Почти двадцать лет спустя, в июне 1986 года, я жил в Израиле, когда мне позвонила мать и сказала, что у отца инсульт. Я тут же отправился в США и по прибытии обнаружил, что мать, не желая пугать меня раньше времени, скрыла от меня в телефонном разговоре, насколько отцу плохо. Он буквально завис между жизнью и смертью и в течение первых нескольких дней даже не приходил в сознание.
Каждый день нам дважды звонили из секретариата Ребе. Чаще всего это был рав Йеуда Кринский. "Ребе хочет знать, как там твой отец", – говорил он, и я давал ему отчет.
Дня через два после моего возвращения отец пришел в сознание, но был еще как в тумане. Ему было восемьдесят, и до сих пор он отличался крепким здоровьем. Он все еще занимался бухгалтерской работой, а также с удовольствием давал урок по Талмуду каждую субботу. А тут он словно на полной скорости врезался в кирпичную стену. Все это было очень печально: он не мог теперь работать, время от времени испытывал помутнение сознания и уже не мог систематически заниматься изучением Талмуда.

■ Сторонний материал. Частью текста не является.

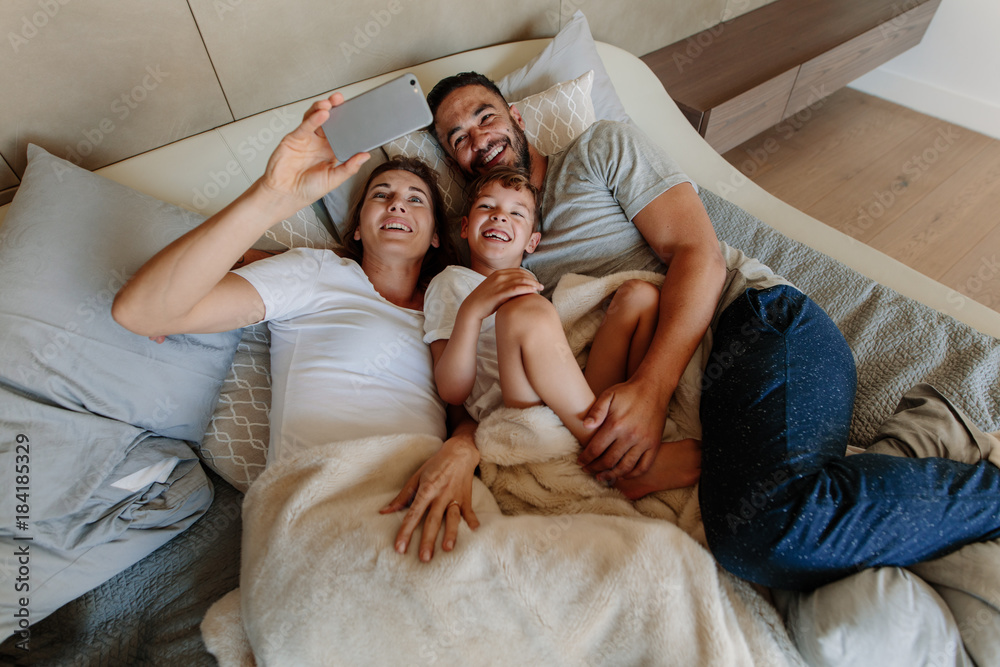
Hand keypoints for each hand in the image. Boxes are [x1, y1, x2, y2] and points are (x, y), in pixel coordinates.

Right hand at [257, 93, 370, 213]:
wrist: (284, 194)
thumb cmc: (307, 189)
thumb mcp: (334, 180)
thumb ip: (349, 167)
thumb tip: (365, 156)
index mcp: (331, 152)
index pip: (343, 133)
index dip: (349, 123)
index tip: (357, 114)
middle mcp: (319, 143)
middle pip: (330, 121)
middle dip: (336, 109)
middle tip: (343, 101)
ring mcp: (307, 139)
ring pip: (316, 118)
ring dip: (323, 109)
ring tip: (330, 104)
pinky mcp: (294, 138)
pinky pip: (305, 125)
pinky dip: (313, 118)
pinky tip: (321, 114)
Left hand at [380, 434, 480, 560]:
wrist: (459, 452)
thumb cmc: (435, 465)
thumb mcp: (416, 477)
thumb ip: (402, 496)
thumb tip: (384, 511)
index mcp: (426, 490)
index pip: (413, 514)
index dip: (405, 531)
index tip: (400, 547)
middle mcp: (440, 495)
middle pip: (432, 520)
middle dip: (427, 540)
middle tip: (424, 558)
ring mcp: (454, 496)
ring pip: (452, 517)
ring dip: (450, 533)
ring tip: (447, 548)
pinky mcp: (466, 497)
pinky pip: (469, 510)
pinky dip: (472, 520)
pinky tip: (474, 530)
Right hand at [461, 268, 542, 321]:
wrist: (472, 307)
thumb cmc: (486, 300)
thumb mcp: (495, 288)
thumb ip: (505, 285)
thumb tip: (518, 287)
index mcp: (498, 273)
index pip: (519, 271)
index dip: (529, 275)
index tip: (536, 282)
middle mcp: (499, 276)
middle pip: (521, 274)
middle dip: (533, 279)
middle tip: (541, 286)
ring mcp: (499, 284)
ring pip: (521, 280)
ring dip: (532, 284)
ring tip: (540, 289)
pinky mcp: (499, 293)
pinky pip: (516, 289)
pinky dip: (526, 289)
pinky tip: (534, 292)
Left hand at [578, 377, 669, 482]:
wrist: (653, 388)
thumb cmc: (627, 392)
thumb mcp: (608, 395)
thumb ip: (596, 411)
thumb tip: (585, 426)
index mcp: (616, 425)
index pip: (596, 449)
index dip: (586, 458)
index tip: (580, 462)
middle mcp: (630, 436)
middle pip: (609, 461)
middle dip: (595, 468)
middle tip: (588, 470)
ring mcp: (644, 442)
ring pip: (625, 467)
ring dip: (611, 475)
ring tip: (601, 477)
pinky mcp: (654, 444)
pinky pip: (643, 466)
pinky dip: (632, 474)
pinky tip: (623, 474)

Примерно через пять дней после того, как он вышел из комы, мне позвонил рав Кринский.
– У Ребе есть бухгалтерский вопрос к твоему отцу, – сказал он.
– Рав Кринский, – запротестовал я, – Вы же знаете, как болен мой отец!

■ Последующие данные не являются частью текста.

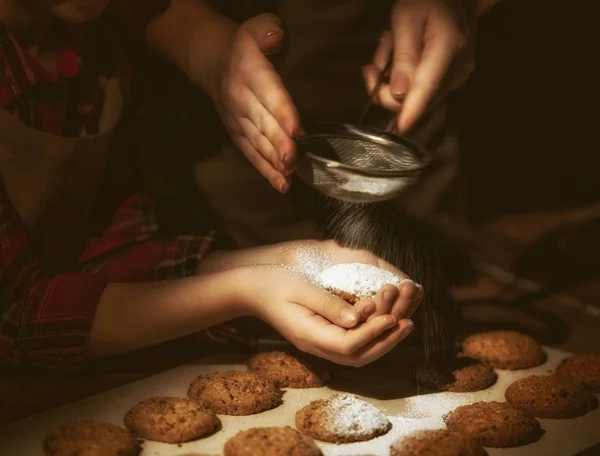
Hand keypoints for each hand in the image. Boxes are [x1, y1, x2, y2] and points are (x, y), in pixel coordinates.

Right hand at [209, 13, 299, 192]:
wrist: (211, 61)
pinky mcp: (237, 134)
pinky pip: (251, 153)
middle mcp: (241, 98)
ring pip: (256, 142)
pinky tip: (281, 184)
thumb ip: (267, 30)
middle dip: (278, 144)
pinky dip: (265, 170)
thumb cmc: (245, 47)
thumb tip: (276, 37)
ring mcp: (237, 119)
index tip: (296, 129)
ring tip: (288, 176)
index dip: (282, 111)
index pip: (268, 92)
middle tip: (293, 160)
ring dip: (273, 161)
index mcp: (249, 71)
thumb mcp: (256, 28)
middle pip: (262, 124)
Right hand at [240, 265, 413, 366]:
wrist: (250, 290)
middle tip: (408, 323)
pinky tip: (384, 322)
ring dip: (382, 341)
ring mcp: (317, 345)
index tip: (393, 316)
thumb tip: (359, 317)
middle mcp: (315, 346)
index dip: (374, 332)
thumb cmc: (274, 283)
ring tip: (404, 323)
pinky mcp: (321, 338)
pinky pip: (351, 346)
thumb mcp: (301, 288)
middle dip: (386, 341)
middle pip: (358, 357)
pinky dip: (371, 337)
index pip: (349, 344)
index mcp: (309, 334)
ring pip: (356, 355)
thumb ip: (329, 303)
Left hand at [363, 0, 475, 132]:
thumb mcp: (406, 18)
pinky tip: (402, 56)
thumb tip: (398, 94)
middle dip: (387, 88)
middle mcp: (458, 67)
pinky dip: (406, 78)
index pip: (427, 87)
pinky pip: (423, 89)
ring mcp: (459, 74)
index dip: (411, 111)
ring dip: (394, 80)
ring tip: (390, 49)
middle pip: (418, 98)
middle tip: (372, 67)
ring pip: (417, 95)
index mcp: (448, 46)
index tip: (399, 129)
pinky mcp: (454, 78)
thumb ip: (403, 57)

– Конечно, конечно, – заверил он меня, – Ребе знает это. Но у нас было сегодня собрание по административным делам, возник вопрос, связанный с бухгалтерией, и Ребе сказал: "Спросите Шломо". Я упомянул его болезнь, но Ребе сказал: "Я знаю. Спросите Шломо".

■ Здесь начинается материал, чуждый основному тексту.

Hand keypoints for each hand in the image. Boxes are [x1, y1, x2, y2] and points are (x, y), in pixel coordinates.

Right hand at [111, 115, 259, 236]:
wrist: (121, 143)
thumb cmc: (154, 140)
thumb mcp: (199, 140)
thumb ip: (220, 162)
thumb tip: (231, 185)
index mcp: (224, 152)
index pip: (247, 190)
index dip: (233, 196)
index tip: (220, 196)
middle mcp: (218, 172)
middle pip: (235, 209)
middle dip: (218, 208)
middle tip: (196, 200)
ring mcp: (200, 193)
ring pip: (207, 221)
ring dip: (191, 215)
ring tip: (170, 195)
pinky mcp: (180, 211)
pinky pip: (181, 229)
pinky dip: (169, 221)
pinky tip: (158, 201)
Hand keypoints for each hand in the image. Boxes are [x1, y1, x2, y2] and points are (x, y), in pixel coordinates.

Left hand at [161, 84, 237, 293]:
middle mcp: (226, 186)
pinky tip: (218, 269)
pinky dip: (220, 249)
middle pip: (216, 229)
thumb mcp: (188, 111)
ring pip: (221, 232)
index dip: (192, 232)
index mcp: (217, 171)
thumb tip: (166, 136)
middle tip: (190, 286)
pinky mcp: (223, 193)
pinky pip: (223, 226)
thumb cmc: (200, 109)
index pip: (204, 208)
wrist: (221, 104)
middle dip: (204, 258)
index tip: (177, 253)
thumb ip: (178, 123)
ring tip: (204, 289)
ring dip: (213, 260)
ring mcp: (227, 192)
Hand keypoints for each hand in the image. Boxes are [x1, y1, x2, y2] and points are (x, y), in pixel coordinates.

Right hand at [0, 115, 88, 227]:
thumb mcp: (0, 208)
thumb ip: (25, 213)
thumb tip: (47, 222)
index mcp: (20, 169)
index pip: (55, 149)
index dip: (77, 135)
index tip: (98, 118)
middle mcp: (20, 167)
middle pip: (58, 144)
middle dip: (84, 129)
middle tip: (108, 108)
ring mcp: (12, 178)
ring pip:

Тут уж я подошел к вопросу серьезно, записал в точности, как он был задан, и принес его отцу. Он взглянул на меня и сказал, мол, надо сделать так-то и так-то. Я заметил, что сразу после ответа на вопрос моему отцу стало лучше.
И тогда меня осенило: вот сидит Ребе у себя в кабинете в Бруклине, со всеми своими обязанностями, с бременем мирового еврейства на плечах и с бременем множества отдельных людей. И одна из его проблем – состояние моего отца, который лежит в лечебнице, не имея сил встать, и ощущает себя совершенно бесполезным, чувствуя, что его жизнь подходит к концу. И Ребе придумывает вопрос, на который мой отец может ответить. Хоть убейте, не помню, что это был за вопрос, но он был достаточно простой и в то же время не слишком явно простой, чтобы отец еще был способен его решить. И, отвечая на этот вопрос, отец получал напоминание, что его жизнь имеет значение, что он еще нужен, важен и способен что-то сделать.
Собственно, работая над книгой, я неоднократно сталкивался с тем, что одним из наиболее потрясающих качеств Ребе было то, как он всегда сосредотачивался на отдельном человеке. Он был одним из тех необычайных лидеров, чье влияние стало огромным в течение жизни, а затем выросло еще больше. Но именно эта история – хотя и не она одна – объясняет, почему я потратил пять лет на книгу о Ребе.